At the end of the day, the ACA Act is an incorporation statute. It is difficult to understand how the Report can recommend reforms to the ACA Act without engaging the basic corporate law doctrines, structures and assumptions that underpin the Act. Dr Fingleton suggests that these matters are simply my personal obsession. It would be interesting to see whether the ACA Act corporations and their legal advisers agree. My own contact with indigenous corporations indicates that these ‘technical corporate law concerns’ are of great practical significance. They require solutions which the Report (Vol. 1) cannot yield.

It is disappointing that my attempt to bring the corporate law perspective to the debate has provoked such a response. The indigenous corporation is here to stay. Whenever a group needs a legal personality of its own, a body corporate will be born and the age–old questions of corporate law will re–emerge. I ask readers to face this fact squarely, but to take heart. Corporate law is a highly malleable body of law. If one looks at the diversity of corporate structures and practices in the commercial world, one can only come to the conclusion that, under the right regulatory system, corporate law can go a long way to producing the tailor–made structures that self–determining incorporators require.

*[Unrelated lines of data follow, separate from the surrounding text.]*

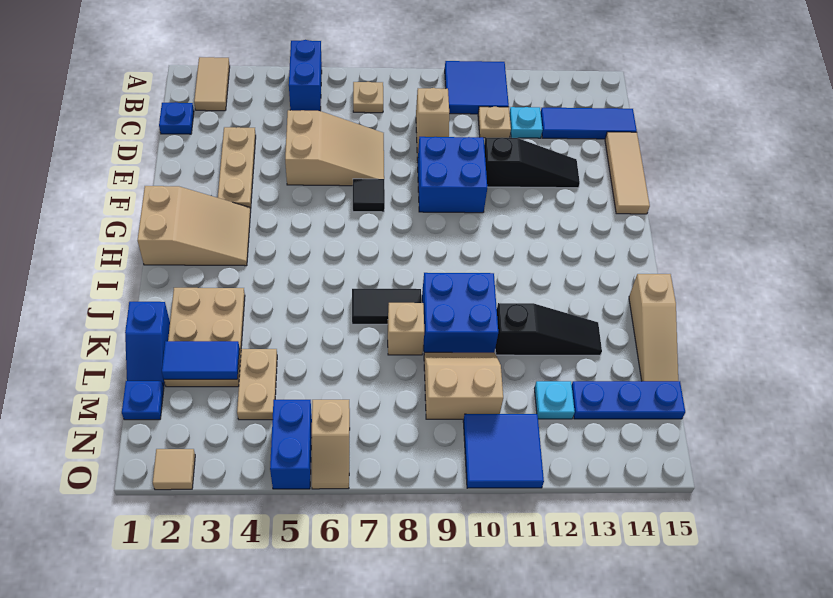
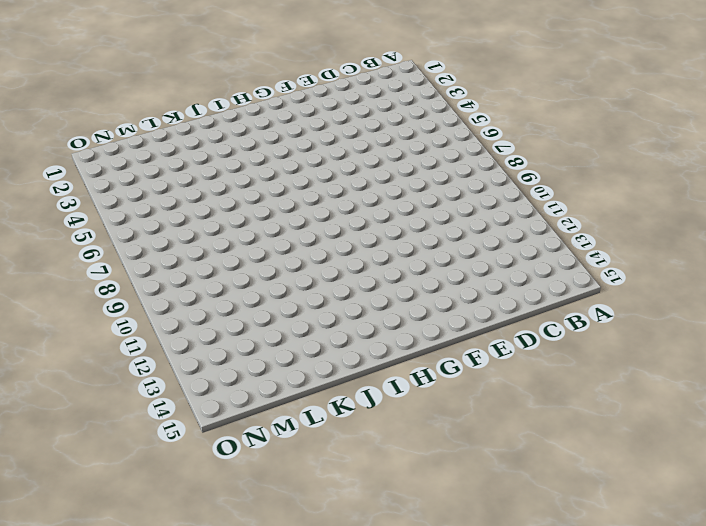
none -> tan 1x2 tile [194,57,230,111]
none -> blue 1x2 brick [289,40,322,111]
none -> blue 2x2 tile [445,61,509,114]
none -> tan 1x1 plate [353,82,383,113]

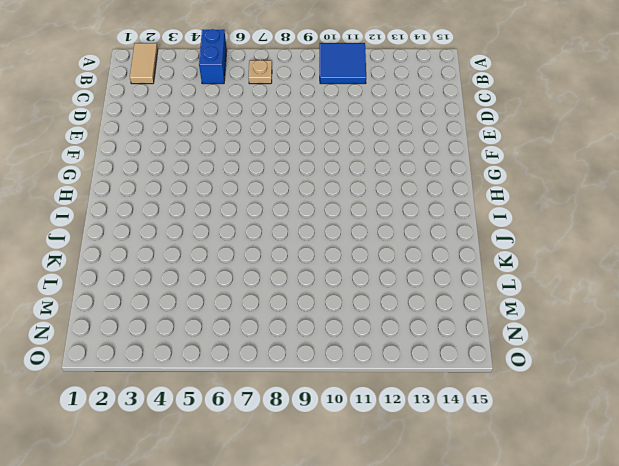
none -> blue 1x1 plate [159,102,194,134]
none -> tan 1x2 slope [416,88,449,160]
none -> tan 1x1 plate [478,107,511,138]
none -> cyan 1x1 plate [509,107,543,138]

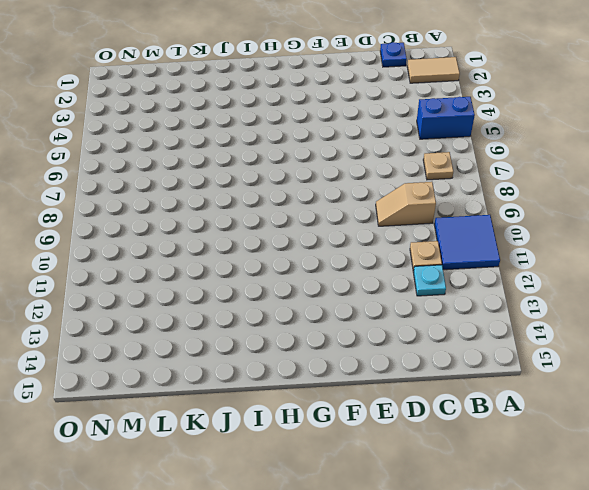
none -> blue 1x3 tile [541,108,637,139]
none -> tan 1x3 plate [218,127,256,209]
none -> tan 2x3 slope [285,110,384,186]
none -> tan 1x3 tile [605,132,650,214]

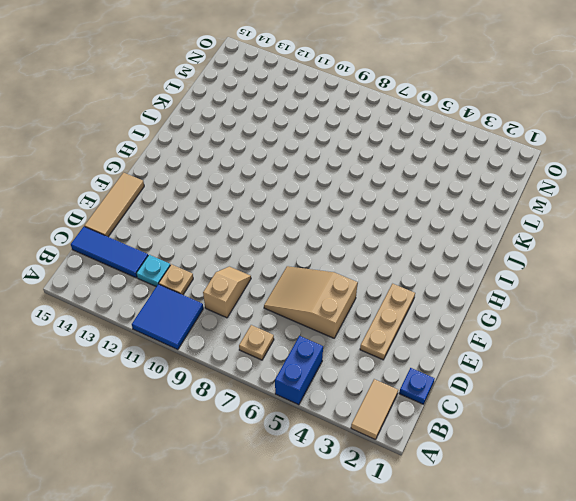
none -> blue 2x2 brick [417,137,487,213]
none -> black 1x3 slope [484,138,580,188]
none -> black 1x1 tile [353,179,385,212]
none -> tan 2x3 slope [138,186,251,266]

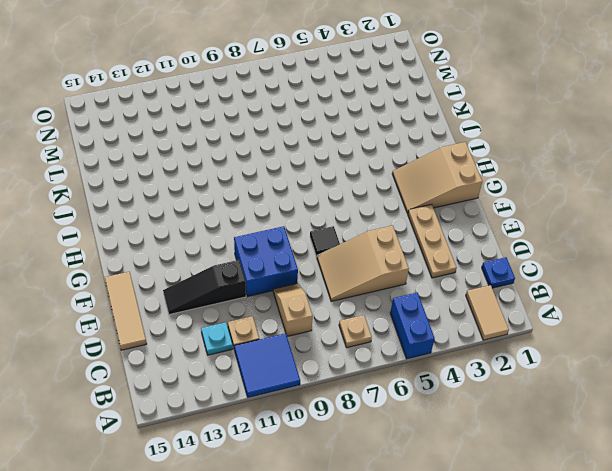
none -> blue 1x3 tile [541,108,637,139]
none -> tan 2x3 plate [164,288,245,387]
none -> black 1x2 tile [352,289,421,324]
none -> blue 2x2 brick [422,273,498,353]

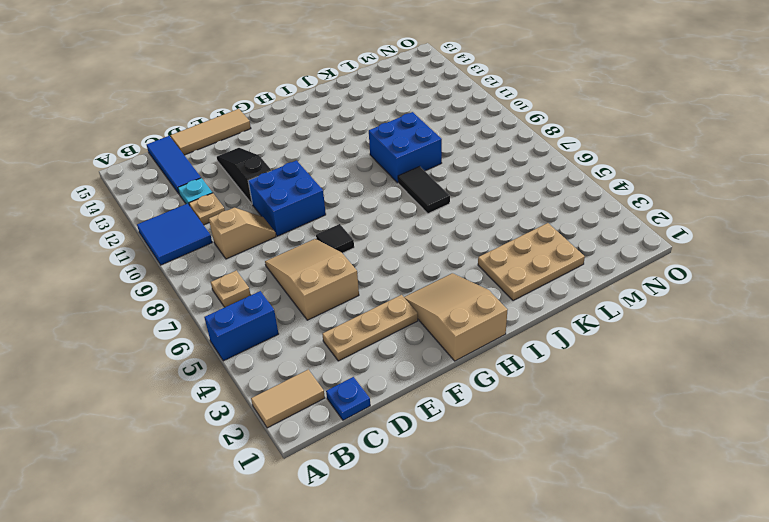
none -> tan 1x3 slope [629,274,678,381]
none -> blue 1x2 slope [125,302,170,387]
none -> tan 1x1 brick [388,303,424,355]
none -> black 1x3 slope [495,303,602,355]

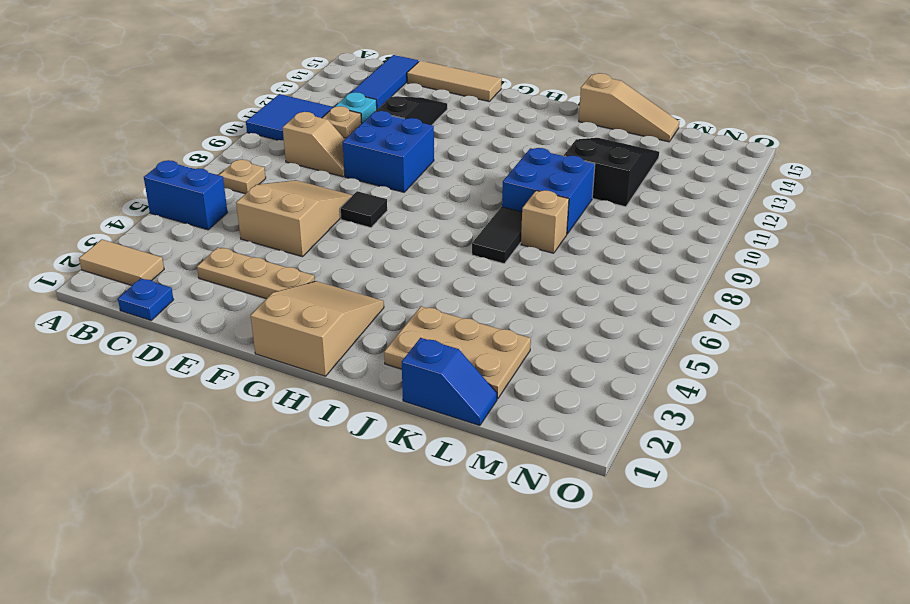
black 2x3 slope [564,138,659,207] -> black 1x3 slope [495,303,602,355]
none -> tan 1x2 plate [237,349,277,420]
none -> tan 2x2 slope [424,352,503,419]
none -> blue 1x1 plate [122,381,164,420]
none -> cyan 1x1 plate [534,381,575,419]

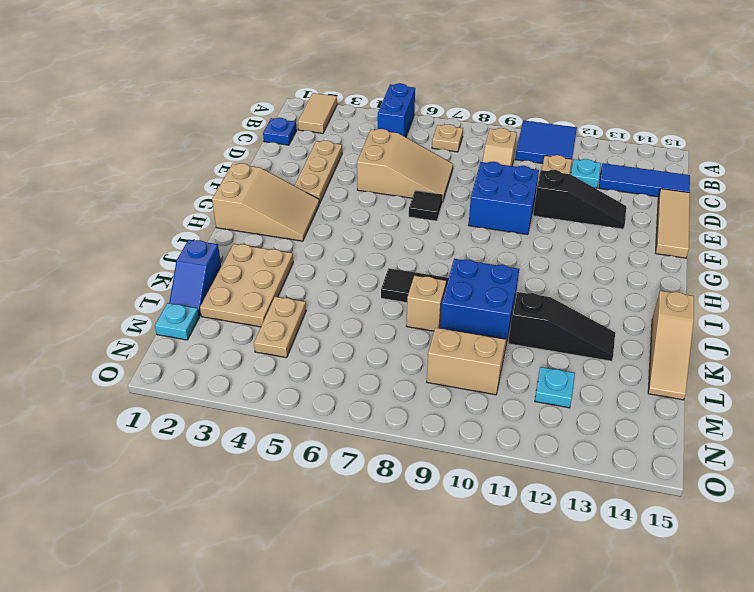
cyan 1x1 plate [155,303,199,340] -> blue 1x1 plate [122,381,164,420]
none -> blue 1x3 plate [572,381,685,419]
none -> blue 1x2 brick [270,400,312,489]
none -> tan 1x2 slope [312,400,350,489]
none -> blue 2x2 tile [463,414,544,488]

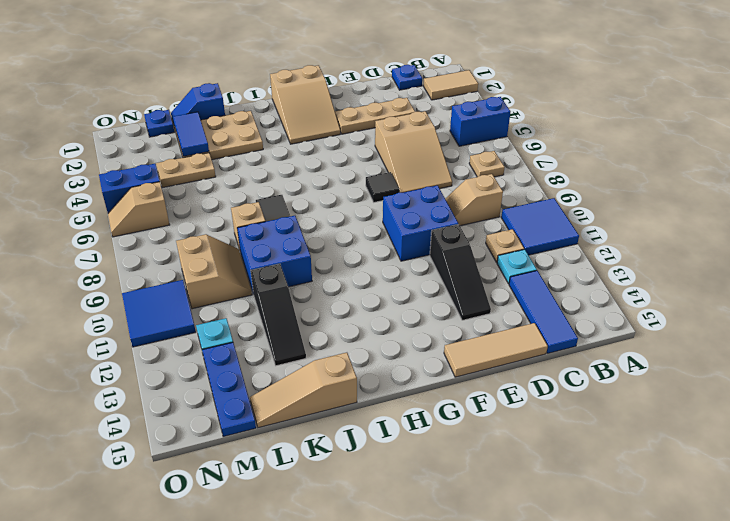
none -> tan 1x1 tile [153,449,195,490]

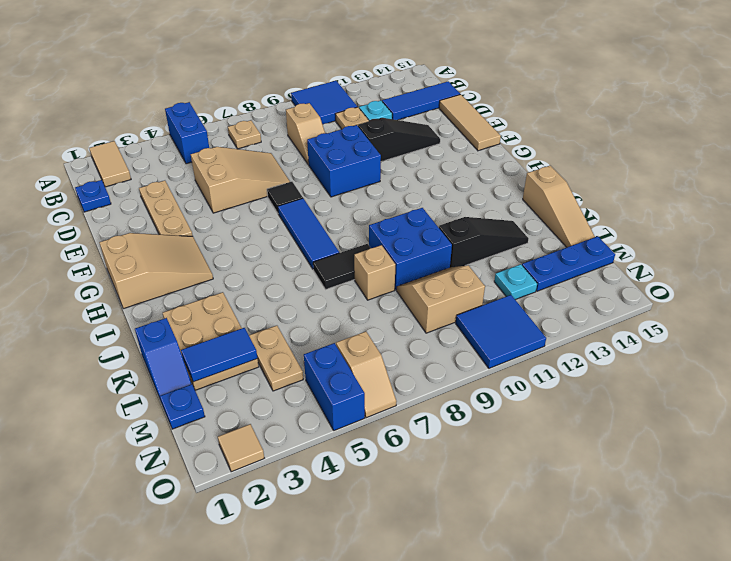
blue 1x3 tile [278,198,339,269] -> none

Writing my article, I was struck by the need for orthodox corporate law doctrines to respond and adapt to the unique cultural, economic and political needs of indigenous incorporators. It is imperative that this process of adaptation commence and it is my hope that it will eventually yield a discrete body of law—a cross–culturally sensitive corporations law for indigenous corporations.


[1] The tiered model was not presented as ‘an innovation’. Fingleton (p 15) cf Mantziaris (p 11 and note 63).

[2] Again, this appears to have been overlooked: Fingleton (p 14) cf Mantziaris (pp 12, 13, and note 78).